• What is needed: The listing below is to be given again in full and word for word, without its images.

• Material provided:
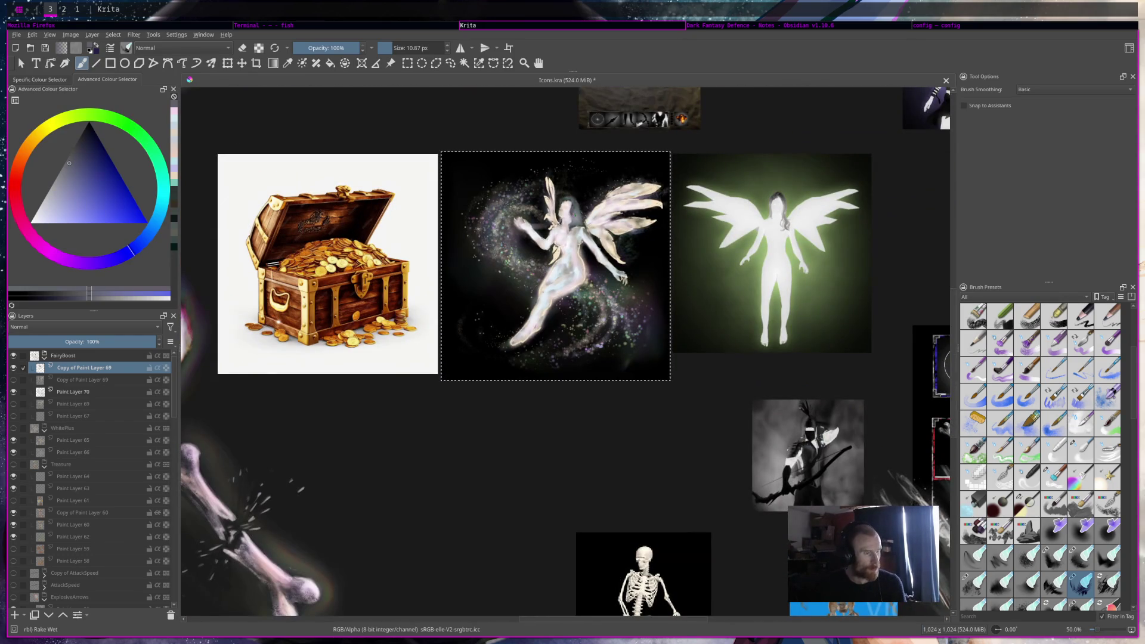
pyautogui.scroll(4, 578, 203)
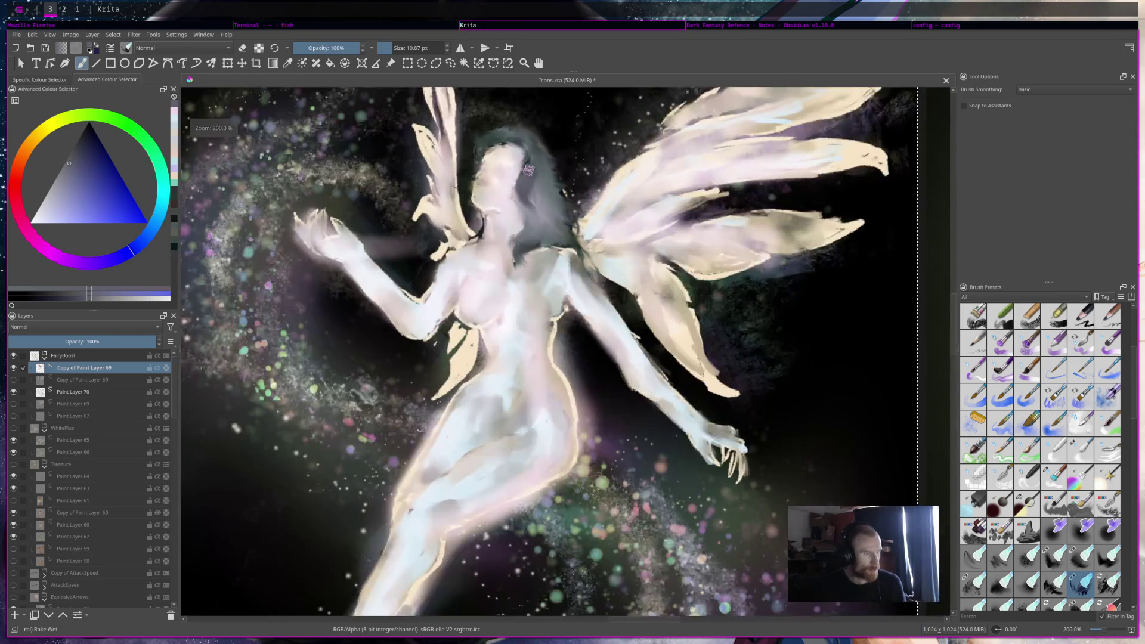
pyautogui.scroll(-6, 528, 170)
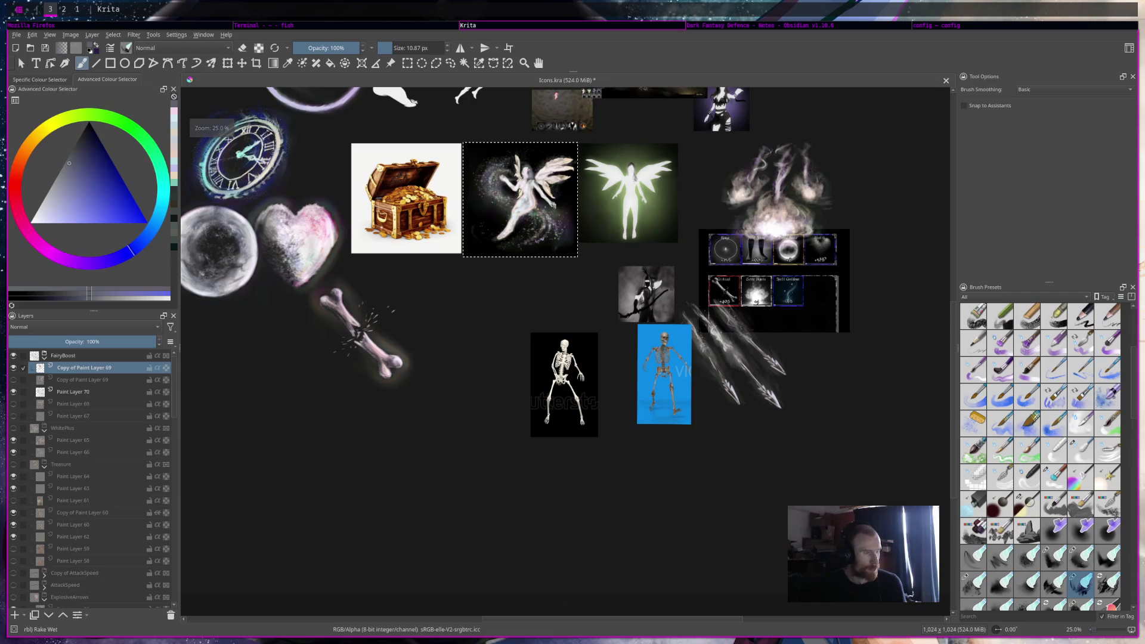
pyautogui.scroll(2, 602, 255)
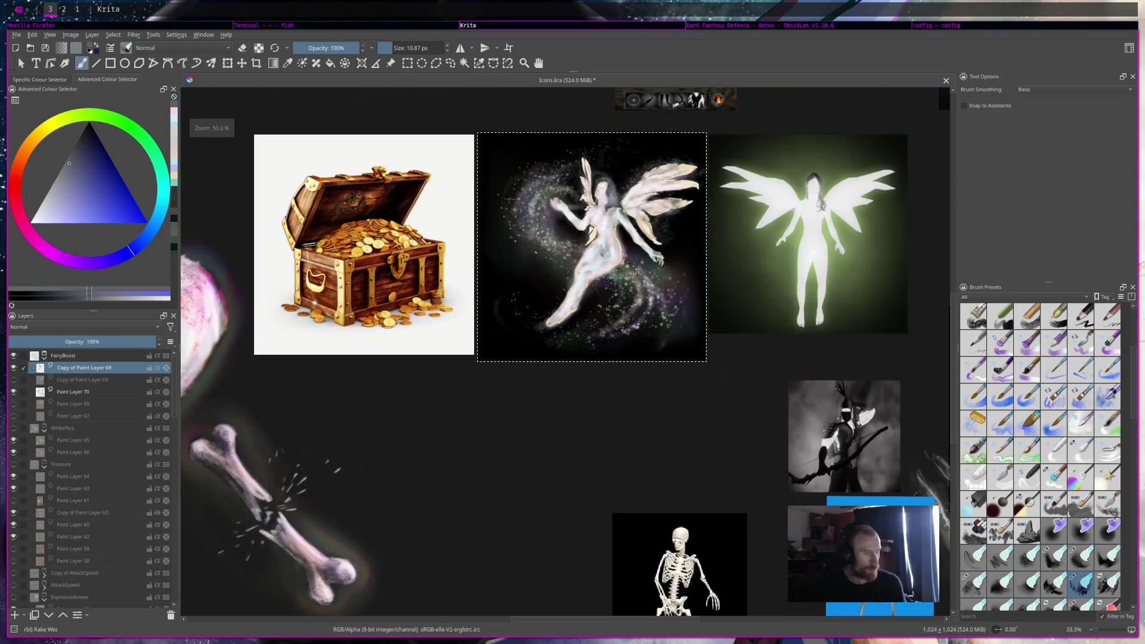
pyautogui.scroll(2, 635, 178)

• Your solution:
pyautogui.scroll(4, 578, 203)
pyautogui.scroll(-6, 528, 170)
pyautogui.scroll(2, 602, 255)
pyautogui.scroll(2, 635, 178)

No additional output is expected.